A mezzanotte si odono in quella casa delle grida furiose, degli urli disperati. Tutti i vicini si svegliano; la vecchia signora, presso la quale il reporter dell'Herald abitava, corre alla stanza da cui proveniva il baccano, trova l'uscio chiuso, bussa, e non ottenendo risposta mentre le grida continuavano terribili, fa aprire da un fabbro la porta e vede il reporter che si rotolava in camicia sul pavimento, cogli occhi stralunati, con la schiuma alle labbra.
Interrogato, il reporter non risponde; urla sempre in modo compassionevole, e nei rari intervalli di calma non pronunzia che frasi insensate.
Si chiama un'ambulanza e il giovane viene condotto alle prigioni e rinchiuso in una cella delle Tombs—il carcere principale di New-York. Dopo tre giorni un medico constata che egli è pazzo, con accessi furiosi, e lo manda a quel tale manicomio municipale.
I giornali cittadini raccontano il fatto e deplorano con vivo dispiacere che un collega, così buono e valente, sia stato colpito da una simile disgrazia. Passano tre mesi: le voci che circolavano sui misteri del manicomio parevano svanite, quando una mattina il New-York Herald esce con una relazione in minutissimo carattere che occupava due pagine intiere, nella quale il reporter «guarito» narrava diffusamente ciò che accadeva nel manicomio: le voci corse erano vere ed egli raccontava storie di sequestri di persone sane, di torture, di fame, di sete, di patimenti atroci, inauditi.
La relazione finiva coll'invitare gli increduli a visitare il reporter stesso, il quale era uscito dal manicomio magro, pallido, sfigurato, che pareva un Ecce Homo. Non occorre dire che le rivelazioni dell'Herald provocarono una rigorosa inchiesta che pose fine agli abusi e ai mali trattamenti.
Il giornalismo americano ha molti difetti che facilmente si perdonano quando si vede che sua cura principale è di descrivere e raccontare tutto ciò che succede in modo imparziale, non preoccupandosi che dell'esattezza e della sollecitudine. Quelli che da noi si chiamano articoli di fondo e che spesso non sono che noiose tiritere e soliloqui di redattori che pretendono di giudicar tutti e di parlare di tutto, anche delle questioni che meno conoscono, nei giornali nord-americani si riducono a brevi e succose note, a commenti stringati, nei quali sono espressi sulle cose del giorno i pareri di uomini competenti. Negli Stati Uniti si crede che il giornale debba essere quasi unicamente un bollettino delle notizie di tutto il mondo, un resoconto preciso di ciò che succede: i giudizi devono essere lasciati al gran pubblico. Se il giornale ne vuole esprimere, devono provenire da gente che conosce a fondo l'argomento.
—In quanto ai commenti sulle questioni del giorno che non implicano speciali conoscenze—diceva un giorno il signor Dana, direttore del Sun, in una riunione di giornalisti—per dare efficacia alle note editoriali occorrono i seguenti ingredienti: buon senso; fede sincera nei principî democratici e in quella grande esposizione dei diritti dell'uomo che è la costituzione degli Stati Uniti; l'abilità di esprimere le idee chiaramente, senza ambiguità; il tutto condito da una dose abbondante di umorismo e di spirito.
Con lo sviluppo preso dalla stampa negli Stati Uniti è naturale che i giornalisti americani parlino con compassione dei loro confratelli d'Europa.

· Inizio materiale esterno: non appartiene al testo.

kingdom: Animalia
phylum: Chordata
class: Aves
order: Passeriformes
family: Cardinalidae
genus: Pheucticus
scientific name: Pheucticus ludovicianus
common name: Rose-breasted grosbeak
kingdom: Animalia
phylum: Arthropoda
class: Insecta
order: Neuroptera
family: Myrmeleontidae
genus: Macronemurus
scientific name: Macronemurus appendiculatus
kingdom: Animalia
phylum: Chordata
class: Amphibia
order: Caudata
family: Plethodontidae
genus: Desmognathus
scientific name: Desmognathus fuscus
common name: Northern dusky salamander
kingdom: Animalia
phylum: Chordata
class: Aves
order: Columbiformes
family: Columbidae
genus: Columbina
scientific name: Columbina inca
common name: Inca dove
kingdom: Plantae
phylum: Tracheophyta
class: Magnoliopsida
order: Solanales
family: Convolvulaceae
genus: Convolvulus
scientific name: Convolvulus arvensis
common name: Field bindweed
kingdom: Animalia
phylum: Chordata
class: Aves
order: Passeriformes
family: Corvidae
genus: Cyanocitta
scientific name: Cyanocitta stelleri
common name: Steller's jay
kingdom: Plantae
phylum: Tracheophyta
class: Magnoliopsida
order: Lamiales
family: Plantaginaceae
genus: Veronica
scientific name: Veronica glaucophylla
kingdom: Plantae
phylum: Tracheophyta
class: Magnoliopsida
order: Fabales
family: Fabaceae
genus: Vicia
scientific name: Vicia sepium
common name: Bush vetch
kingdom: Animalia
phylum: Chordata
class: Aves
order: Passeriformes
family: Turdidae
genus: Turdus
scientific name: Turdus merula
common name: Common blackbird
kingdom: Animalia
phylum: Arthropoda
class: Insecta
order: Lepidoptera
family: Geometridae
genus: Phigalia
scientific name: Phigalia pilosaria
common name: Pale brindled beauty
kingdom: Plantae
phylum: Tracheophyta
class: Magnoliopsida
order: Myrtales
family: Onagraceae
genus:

—Tutti i giornali parigini—mi diceva un redattore del Cornhill Magazine—pubblicano molte appendici e nessuno di essi dà una relazione esatta, imparziale, coscienziosa, di un meeting politico. Alcuni hanno adesso qualche reporter cosidetto all'americana. Ohimè, quale meschinità! Il sedicente reporter all'americana ha la specialità delle interviste colle celebrità del momento, di strappare i segreti dal petto dei diplomatici e degli uomini di Stato, e di corrompere i camerieri dei re in viaggio per sapere quello che il monarca mangia a colazione. Il reporter all'americana giunge certamente a sapere una quantità di fatti interessanti, ma i resoconti che scrive o che telegrafa sono troppo pieni della sua personalità.
Uno dei più giovani giornali di New-York che in pochi anni seppe raggiungere una tiratura media quotidiana di trecento mila copie, è il N. Y. World, fondato e diretto da Joseph Pulitzer, il quale, all'angolo di Park Row e di Frankfort Street, si è costruito un ufficio che costa due milioni di dollari, altissimo, di tredici piani, sormontato da una torre di cinque piani e del diametro di cinquanta piedi.